Angry residents hit by £2m bill for repairs by ‘immoral’ housing group

BENEDICT MOORE-BRIDGER

A group of homeowners in east ­London is taking legal action against Europe’s largest housing association after receiving a £2 million bill for repairs.

Residents of Bow’s Ranwell West estate were stunned when Clarion Housing Group presented them with bills of up to £32,000 each, after they had already paid more than £3,000 a year for service and maintenance.

Clarion has also told them it will take a percentage of their property if they fail to pay. Several homeowners have had to sell their flats to pay the charges.

Residents claim the firm allowed the estate to fall into disrepair before any work was done, with councillors raising the issue of maintenance more than a decade ago.

However, homeowners were handed a legal notice by Clarion, ordering them to pay for the repairs which include mechanical and electrical work, fixing the roof and floors, and redecoration of communal areas and pipes.

The first bill came in 2016 and work started in 2017. The second bill was delivered in 2017.

Residents argue that the work would not have been so expensive had appropriate maintenance been done earlier. They are concerned they may face more bills in the future, and 18 residents have engaged legal firm Hodge Jones & Allen to fight the charges.

Outrage: Shilpi Purkayastha said the charges were “ridiculous” and that residents “don’t know what we are paying for”

Richard Manning, 40, a health and safety officer who lives on the estate, said: “The way we have been treated is appalling, immoral. The building has been under-maintained … it appears the bills we are faced with are to make good on things that should have been fixed years ago under general maintenance. People are being forced to hand over between six and 10 per cent of their homes to make up for failures in housing association management, as they are unable to pay or challenge the bills.”

Mother-of-one Shilpi Purkayastha, 39, said: “When you see the state of the building, the money we are being charged is ridiculous … the kind of service charges you’d expect in Chelsea.

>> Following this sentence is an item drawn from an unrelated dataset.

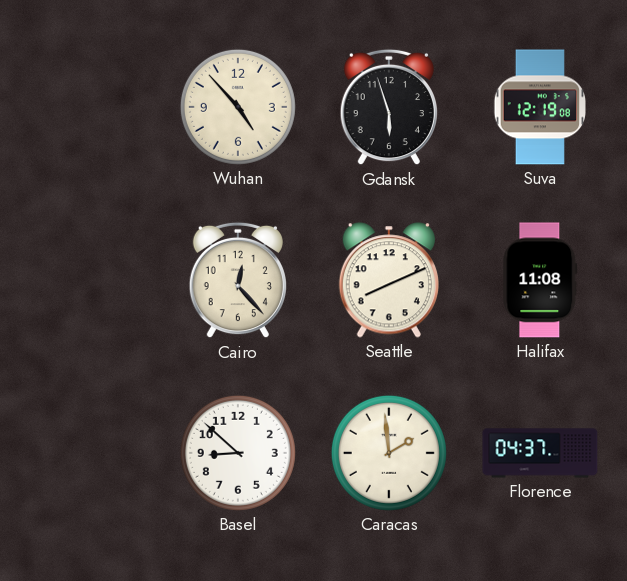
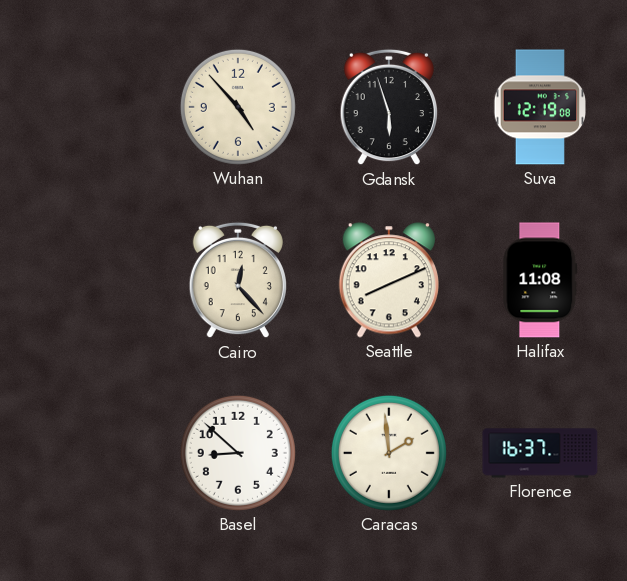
Florence: 04:37 -> 16:37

We don’t know what we are paying for.”

A Clarion spokeswoman said such works were not just general maintenance, but necessary improvements that “in the life-cycle of a building”, and leaseholders should bear in mind these costs when buying this type of property.

She said Clarion seeks to “maintain our existing housing stock to a good standard”.

The Government has faced calls to act on the problem of owners of ex-local authority homes facing bills for refurbishments.

A report published last month by the Commons housing committee called for wide-ranging reforms to the leasehold system.